L' uovo, sempre l' uovo: il Pontormo non se lo faceva mai mancare, almeno una volta al dì.
E artisti più moderni? Ci affidiamo ancora a Beatrice Buscaroli: «Cézanne era innamorato delle acciughe. Il cibo della sua predilezione erano tartine fatte con acciughe e melanzane».
LA LISCA DI PABLO
E poi Picasso. Picasso amava tanto la cucina, che a Barcellona hanno perfino dedicato una mostra all' argomento. Durerà fino al 30 settembre: fino ad allora, potrete ammirare chicche come il medesimo pittore che, coi capelli bianchi, nel 1957 "attaccava" una splendida sogliola alla mugnaia lasciandone solo le lische, in una sequenza fotografica immortalata da David Douglas, giornalista di Life.

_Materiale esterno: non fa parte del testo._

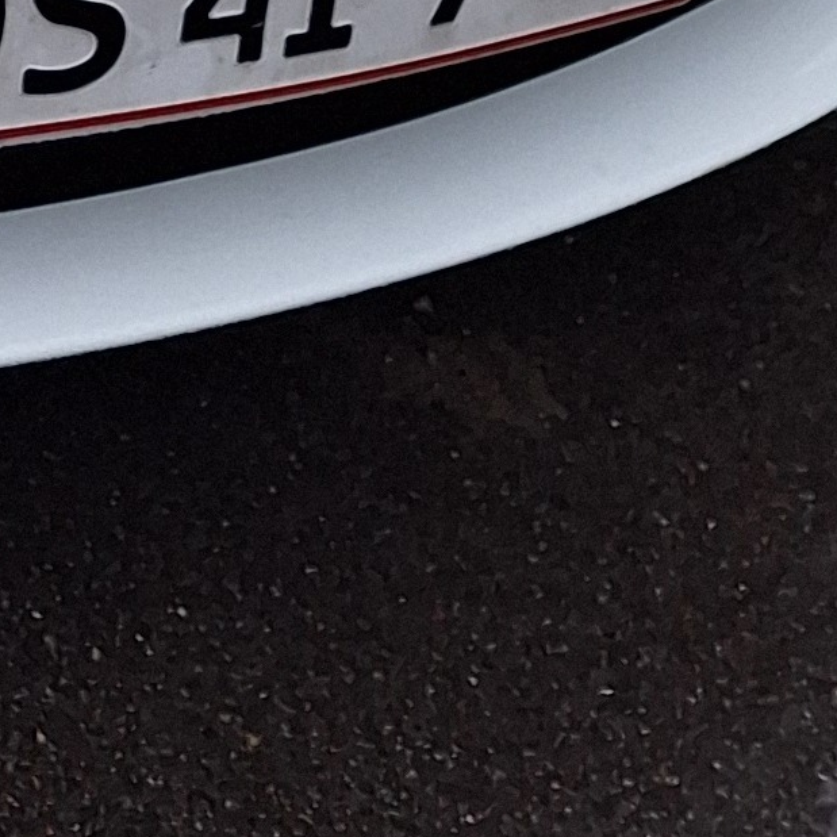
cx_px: -627
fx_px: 3666
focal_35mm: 134
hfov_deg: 12.1
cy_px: -1298
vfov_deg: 10.7
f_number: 1.8
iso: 64
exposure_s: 1/100
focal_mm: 5.54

MANGIATORI DI RICOTTA VINCENZO CAMPI
Da quella spina nacque Tauromachia e lisca di sogliola: appena finito il pranzo, il sommo catalano tornò col blocco d' argilla che gli serviva alla bisogna. E non si limitava al pesce. Tra i ricordi più ghiotti di Picasso, ci fu sempre la butifarra: una particolare salsiccia catalana di maiale, la cui morte è coi fagioli. E così lui la prediligeva. Anche loro erano uomini, devoti al peccato di gola. Meglio di Van Gogh, che si avvelenò succhiando i colori dal tubetto.